Abnormalities in the central nervous system

Alongside the genetic alterations described, it has also been observed that individuals affected by schizophrenia have alterations in the structure and functioning of the brain.

For example, it has been found that the brain mass and size of schizophrenic patients are reduced. Changes in the size of the ventricular system or frontal lobes also emerged. In particular, one of the brain areas most susceptible to schizophrenia is the dorsal-latero-prefrontal cortex, which under conditions of pathology shows alterations. Specifically, the neuronal populations affected in this brain area are mainly three: pyramidal neurons, GABAergic interneurons and axons that come from neurons in the thalamus and from dopaminergic neurons.

• Pyramidal neurons account for approximately 75% of the neurons in the cortex. They are neurons that use glutamate, an excitatory neurotransmitter, important for the correct execution of cognitive functions. Numerous studies have demonstrated the presence of anatomical alterations at the level of these neurons; for example, schizophrenic patients had reduced dendritic spines, shorter dendrites, and poorer arborization than a healthy subject. This has led to the hypothesis that the individual affected by schizophrenia has a reduction in excitatory inputs, and therefore an alteration in the glutamate system.
• GABAergic interneurons, using GABA, an inhibitory neurotransmitter, represent about 25% of neurons in the cortex. They regulate the activity of pyramidal neurons. It is now known that in schizophrenia there is an alteration of the GABAergic inhibitory neurons in the cortex. In particular, a reduction in the levels of GAD67, the main enzyme that synthesizes GABA, is documented.
• Axons originating from neurons in the thalamus and dopaminergic neurons in the midbrain modulate the activity of pyramidal neurons and GABAergic interneurons. It has been shown that schizophrenic individuals show a reduction in the dopaminergic signal which could be due to or a reduction in the number of axons or a reduced dopamine synthesis. It has also been hypothesized that the reduced availability of dopamine may depend on an alteration in the COMT gene, responsible for dopamine levels in the cortex.

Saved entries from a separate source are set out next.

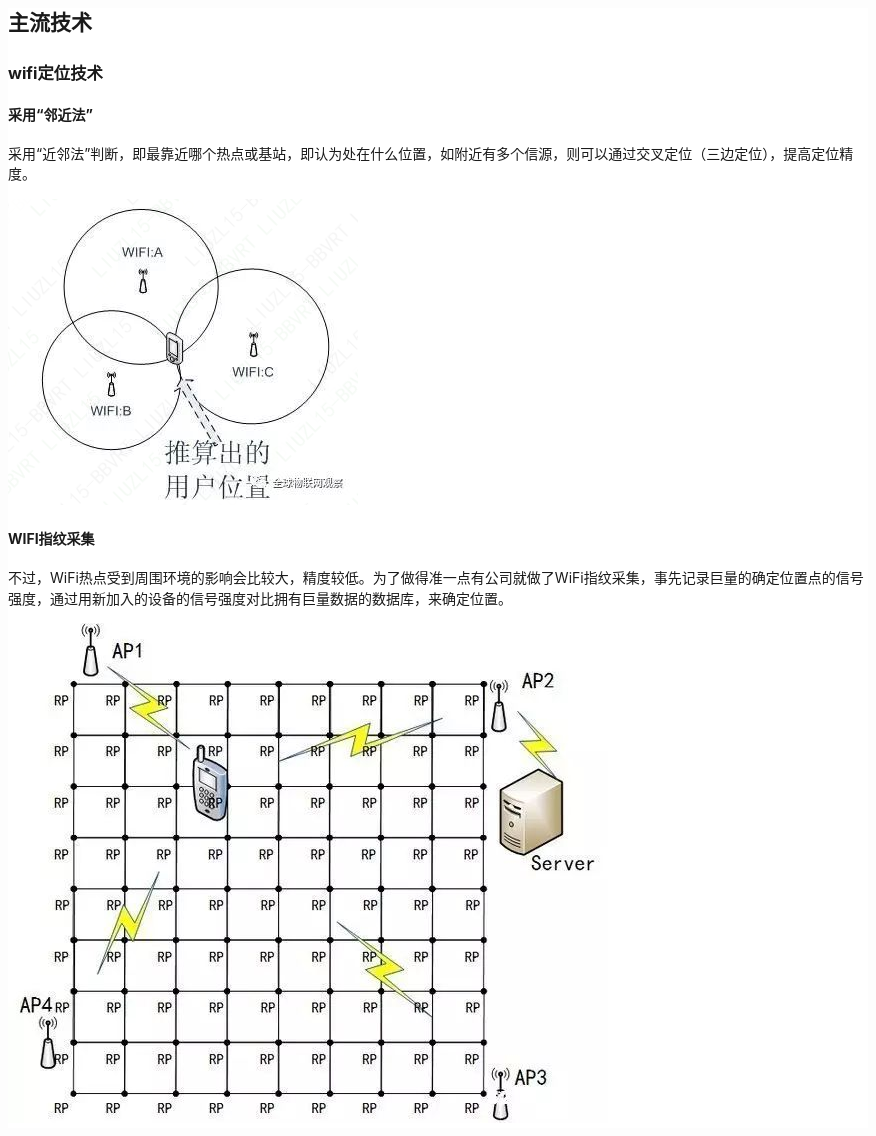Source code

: ## 主流技术

### wifi定位技术

#### 采用“邻近法”

采用“近邻法”判断，即最靠近哪个热点或基站，即认为处在什么位置，如附近有多个信源，则可以通过交叉定位（三边定位），提高定位精度。

![](.\png\wifi-邻近法.png)

#### WIFI指纹采集

不过，WiFi热点受到周围环境的影响会比较大，精度较低。为了做得准一点有公司就做了WiFi指纹采集，事先记录巨量的确定位置点的信号强度，通过用新加入的设备的信号强度对比拥有巨量数据的数据库，来确定位置。

![](.\png\wifi-指纹采集.jpg)
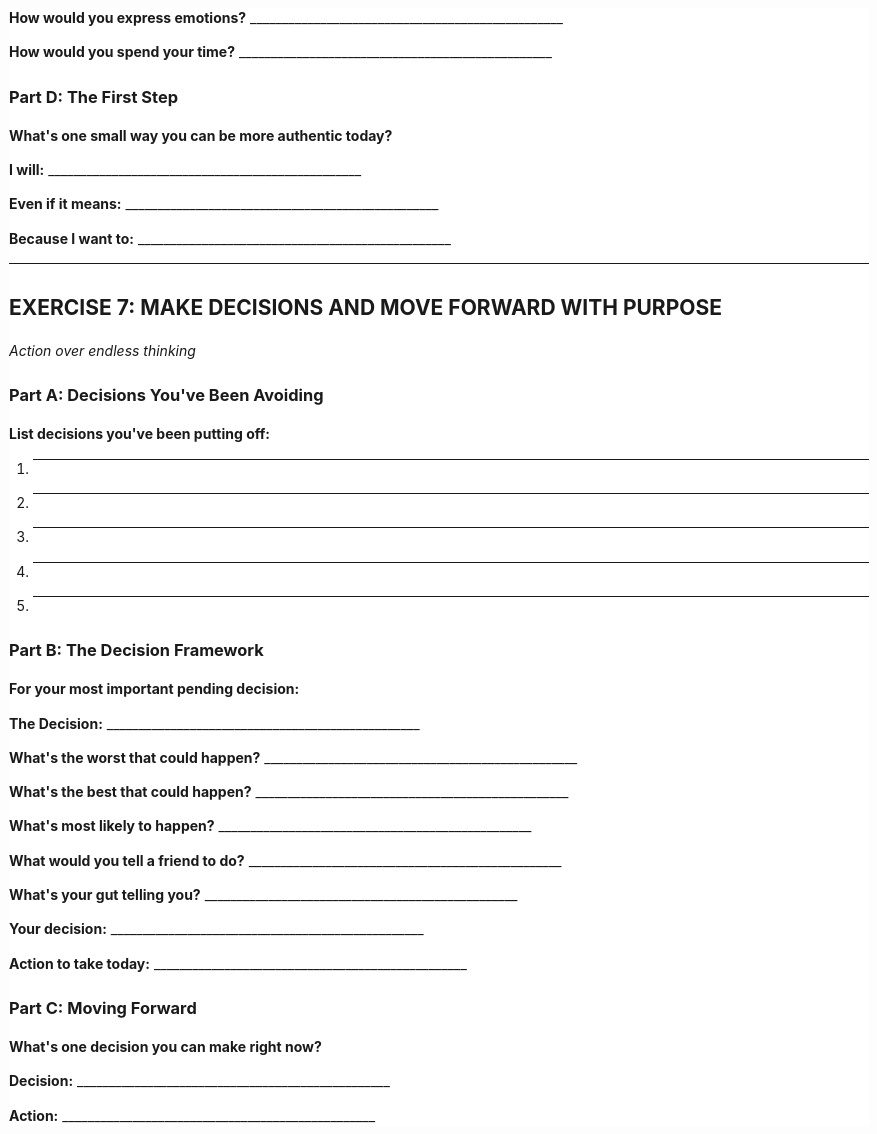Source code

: **How would you express emotions?** _________________________________________________

**How would you spend your time?** _________________________________________________

### **Part D: The First Step**

**What's one small way you can be more authentic today?**

**I will:** _________________________________________________

**Even if it means:** _________________________________________________

**Because I want to:** _________________________________________________

---

## **EXERCISE 7: MAKE DECISIONS AND MOVE FORWARD WITH PURPOSE**

*Action over endless thinking*

### **Part A: Decisions You've Been Avoiding**

**List decisions you've been putting off:**

1. _________________________________________________
2. _________________________________________________
3. _________________________________________________
4. _________________________________________________
5. _________________________________________________

### **Part B: The Decision Framework**

**For your most important pending decision:**

**The Decision:** _________________________________________________

**What's the worst that could happen?** _________________________________________________

**What's the best that could happen?** _________________________________________________

**What's most likely to happen?** _________________________________________________

**What would you tell a friend to do?** _________________________________________________

**What's your gut telling you?** _________________________________________________

**Your decision:** _________________________________________________

**Action to take today:** _________________________________________________

### **Part C: Moving Forward**

**What's one decision you can make right now?**

**Decision:** _________________________________________________

**Action:** _________________________________________________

Since the deficits related to working memory seem to be a peculiar characteristic of the pathology under examination, it is logical that trying to understand the nature of the alterations in the neuronal circuitry in the cortex may be useful for the identification of new target molecules.
Recently, alongside the classic neurotransmitter systems mentioned above, it has been shown that other signaling systems can also be altered in schizophrenia. Among these, the kynurenin pathway, responsible for the synthesis of kynurenic acid, seems to play an important role. It has in fact been shown that kynurenic acid is present in high concentrations in the brain of individuals with schizophrenia.

Kynurenic acid

Kynurenic acid is a product that derives from the metabolism of the amino acid tryptophan, has a neuroinhibitory action at the level of the central nervous system and is implicated in some neurodegenerative diseases. Numerous studies suggest that drugs capable of reducing the high levels of kynurenic acid found in the brains of schizophrenic patients could be combined with the current antipsychotic regimen to treat the cognitive disorders of this disorder. antipsychotics are able to act towards positive symptoms such as hallucinations and delusions, but they are not able to act on the cognitive deficit. There are many hopes for this new therapeutic strategy that involves kynurenic acid. In fact, there are studies conducted on animal models in which cognitive abilities were tested following treatment with kynurenic acid. From these studies it emerged that only 28% of the animals in which an overproduction of kynurenic acid was induced, had not been able to solve problems that the control animals did calmly solve.